■ Exercises ■
A: Transcribe the trigonometry post word for word, starting at "It is quite" and ending at "in school yet.".
B: Show every line in the entries that contains the string "kern".

Trigonometry: Solve $(1-\cos\alpha)^2 + \sin^2\alpha = d^2$ for $\alpha$ My next step in implementing my algorithm in Java is following.
It is quite difficult to explain, but I know what I need. I have this equation:

Given: d
Asked: $\alpha$
$$(1-\cos\alpha)^2 + \sin^2\alpha = d^2 $$

Which I "simplified" to this, using this formula's:
$$2+2\cos\alpha+\frac{\cos2\alpha}{2}-\frac{\sin\alpha}{2} = d^2$$
But now, I'm stuck. This is probably pretty easy, but I'm 15 years old at the moment. I didn't see that much trigonometry in school yet.
Can you help me?

■ Supplied information ■

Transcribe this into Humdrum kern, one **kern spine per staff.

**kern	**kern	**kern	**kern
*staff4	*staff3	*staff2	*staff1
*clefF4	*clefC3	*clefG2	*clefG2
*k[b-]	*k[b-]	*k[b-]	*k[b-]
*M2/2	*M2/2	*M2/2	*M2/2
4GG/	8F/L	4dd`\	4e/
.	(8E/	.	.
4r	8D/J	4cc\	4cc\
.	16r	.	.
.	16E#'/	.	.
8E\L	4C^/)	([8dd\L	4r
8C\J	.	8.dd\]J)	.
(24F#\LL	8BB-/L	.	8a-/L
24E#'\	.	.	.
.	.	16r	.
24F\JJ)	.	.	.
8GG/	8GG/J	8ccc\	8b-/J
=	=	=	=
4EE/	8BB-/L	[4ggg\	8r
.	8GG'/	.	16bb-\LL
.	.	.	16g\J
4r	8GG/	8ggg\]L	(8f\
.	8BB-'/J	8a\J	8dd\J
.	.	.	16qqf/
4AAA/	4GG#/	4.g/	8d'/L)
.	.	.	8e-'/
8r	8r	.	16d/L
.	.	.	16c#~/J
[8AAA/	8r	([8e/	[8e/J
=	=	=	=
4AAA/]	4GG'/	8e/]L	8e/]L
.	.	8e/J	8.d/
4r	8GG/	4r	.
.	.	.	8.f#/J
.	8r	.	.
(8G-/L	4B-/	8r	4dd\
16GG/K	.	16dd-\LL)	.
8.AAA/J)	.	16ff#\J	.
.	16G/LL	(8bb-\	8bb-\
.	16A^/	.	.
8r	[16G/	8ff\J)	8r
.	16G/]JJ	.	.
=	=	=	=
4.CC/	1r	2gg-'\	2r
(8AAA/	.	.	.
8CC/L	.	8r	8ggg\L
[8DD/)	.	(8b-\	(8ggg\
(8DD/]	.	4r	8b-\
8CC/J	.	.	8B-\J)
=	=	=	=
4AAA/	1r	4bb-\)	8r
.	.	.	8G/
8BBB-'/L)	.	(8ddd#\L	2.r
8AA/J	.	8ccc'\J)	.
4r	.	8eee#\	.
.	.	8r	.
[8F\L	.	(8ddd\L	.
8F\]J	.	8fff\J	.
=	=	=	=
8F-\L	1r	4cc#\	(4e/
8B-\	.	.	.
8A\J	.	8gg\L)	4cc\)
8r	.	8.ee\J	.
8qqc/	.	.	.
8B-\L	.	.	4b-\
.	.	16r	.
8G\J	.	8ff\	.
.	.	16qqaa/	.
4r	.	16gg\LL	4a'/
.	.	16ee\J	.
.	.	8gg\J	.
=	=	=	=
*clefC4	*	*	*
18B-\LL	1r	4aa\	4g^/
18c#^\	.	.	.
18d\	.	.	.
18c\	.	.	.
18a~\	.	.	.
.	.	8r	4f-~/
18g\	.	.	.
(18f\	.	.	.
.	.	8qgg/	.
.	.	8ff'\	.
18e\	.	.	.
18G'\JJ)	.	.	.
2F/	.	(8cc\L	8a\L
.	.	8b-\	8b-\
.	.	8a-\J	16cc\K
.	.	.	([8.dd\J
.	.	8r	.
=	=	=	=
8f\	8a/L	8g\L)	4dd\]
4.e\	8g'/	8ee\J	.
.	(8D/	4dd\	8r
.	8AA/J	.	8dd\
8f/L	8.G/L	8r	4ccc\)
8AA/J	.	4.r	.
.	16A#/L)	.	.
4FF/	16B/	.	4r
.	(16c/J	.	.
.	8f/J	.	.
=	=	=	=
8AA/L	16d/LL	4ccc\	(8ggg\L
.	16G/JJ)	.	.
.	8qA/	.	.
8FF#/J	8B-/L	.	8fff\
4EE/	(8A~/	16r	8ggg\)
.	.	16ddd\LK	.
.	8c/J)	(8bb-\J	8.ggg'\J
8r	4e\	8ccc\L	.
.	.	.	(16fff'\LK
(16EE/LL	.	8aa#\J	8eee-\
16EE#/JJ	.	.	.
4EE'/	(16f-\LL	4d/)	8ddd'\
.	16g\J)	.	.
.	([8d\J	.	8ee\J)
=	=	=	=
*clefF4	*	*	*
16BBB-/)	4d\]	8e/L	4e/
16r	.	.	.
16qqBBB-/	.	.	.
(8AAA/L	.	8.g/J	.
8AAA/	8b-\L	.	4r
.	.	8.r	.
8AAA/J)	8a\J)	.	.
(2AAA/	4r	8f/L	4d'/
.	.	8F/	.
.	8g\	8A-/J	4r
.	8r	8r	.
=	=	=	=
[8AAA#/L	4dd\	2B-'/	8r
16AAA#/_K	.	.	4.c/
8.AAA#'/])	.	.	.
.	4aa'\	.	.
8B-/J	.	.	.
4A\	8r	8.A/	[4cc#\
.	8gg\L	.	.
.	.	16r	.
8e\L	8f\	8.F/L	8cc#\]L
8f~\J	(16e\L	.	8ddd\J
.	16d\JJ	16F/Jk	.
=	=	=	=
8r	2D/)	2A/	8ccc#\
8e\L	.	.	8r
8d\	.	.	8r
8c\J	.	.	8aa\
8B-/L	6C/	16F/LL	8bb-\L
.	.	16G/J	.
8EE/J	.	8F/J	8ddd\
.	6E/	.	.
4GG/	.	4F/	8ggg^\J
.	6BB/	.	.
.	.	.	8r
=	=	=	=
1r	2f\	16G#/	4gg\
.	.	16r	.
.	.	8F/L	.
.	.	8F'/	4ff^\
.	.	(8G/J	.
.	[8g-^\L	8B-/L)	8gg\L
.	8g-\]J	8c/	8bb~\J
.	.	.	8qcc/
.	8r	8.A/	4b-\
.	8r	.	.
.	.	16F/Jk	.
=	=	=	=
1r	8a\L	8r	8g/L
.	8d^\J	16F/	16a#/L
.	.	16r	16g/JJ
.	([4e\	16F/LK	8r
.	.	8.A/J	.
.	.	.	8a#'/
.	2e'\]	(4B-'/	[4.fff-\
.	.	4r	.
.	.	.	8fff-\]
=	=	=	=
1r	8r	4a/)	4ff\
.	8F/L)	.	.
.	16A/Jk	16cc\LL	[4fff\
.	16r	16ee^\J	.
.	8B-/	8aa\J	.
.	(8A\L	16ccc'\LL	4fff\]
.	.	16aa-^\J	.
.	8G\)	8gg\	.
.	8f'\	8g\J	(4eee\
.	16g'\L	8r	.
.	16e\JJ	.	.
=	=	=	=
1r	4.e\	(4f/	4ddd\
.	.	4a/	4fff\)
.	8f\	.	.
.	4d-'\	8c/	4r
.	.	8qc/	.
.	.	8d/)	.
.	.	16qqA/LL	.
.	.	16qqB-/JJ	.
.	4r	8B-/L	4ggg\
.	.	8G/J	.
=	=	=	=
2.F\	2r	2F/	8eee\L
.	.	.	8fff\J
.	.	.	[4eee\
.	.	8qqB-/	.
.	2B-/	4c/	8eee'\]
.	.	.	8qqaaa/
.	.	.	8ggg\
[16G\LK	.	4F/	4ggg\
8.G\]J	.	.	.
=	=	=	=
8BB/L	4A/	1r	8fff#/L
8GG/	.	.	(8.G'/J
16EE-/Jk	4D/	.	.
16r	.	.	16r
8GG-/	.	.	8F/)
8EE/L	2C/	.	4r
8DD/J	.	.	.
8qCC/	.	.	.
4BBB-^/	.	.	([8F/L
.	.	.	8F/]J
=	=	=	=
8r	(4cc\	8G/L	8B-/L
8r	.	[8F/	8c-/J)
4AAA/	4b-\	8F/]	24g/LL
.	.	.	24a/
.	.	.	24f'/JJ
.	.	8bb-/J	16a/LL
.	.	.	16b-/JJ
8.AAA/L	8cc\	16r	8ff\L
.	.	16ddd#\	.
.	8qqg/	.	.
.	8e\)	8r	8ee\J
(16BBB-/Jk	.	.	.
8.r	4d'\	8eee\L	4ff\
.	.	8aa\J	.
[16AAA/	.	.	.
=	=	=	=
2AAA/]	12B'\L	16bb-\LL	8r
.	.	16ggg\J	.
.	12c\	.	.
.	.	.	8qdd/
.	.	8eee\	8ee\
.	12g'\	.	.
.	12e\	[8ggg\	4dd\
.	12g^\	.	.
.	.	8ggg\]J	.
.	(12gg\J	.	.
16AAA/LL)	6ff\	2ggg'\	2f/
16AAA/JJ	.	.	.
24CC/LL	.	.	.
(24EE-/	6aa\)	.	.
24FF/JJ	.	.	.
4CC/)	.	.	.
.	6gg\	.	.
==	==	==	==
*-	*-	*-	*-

■ Answer list ■
A:
It is quite difficult to explain, but I know what I need. I have this equation:

Given: d
Asked: $\alpha$
$$(1-\cos\alpha)^2 + \sin^2\alpha = d^2 $$

Which I "simplified" to this, using this formula's:
$$2+2\cos\alpha+\frac{\cos2\alpha}{2}-\frac{\sin\alpha}{2} = d^2$$
But now, I'm stuck. This is probably pretty easy, but I'm 15 years old at the moment. I didn't see that much trigonometry in school yet.

B:
Transcribe this into Humdrum kern, one **kern spine per staff.
**kern	**kern	**kern	**kern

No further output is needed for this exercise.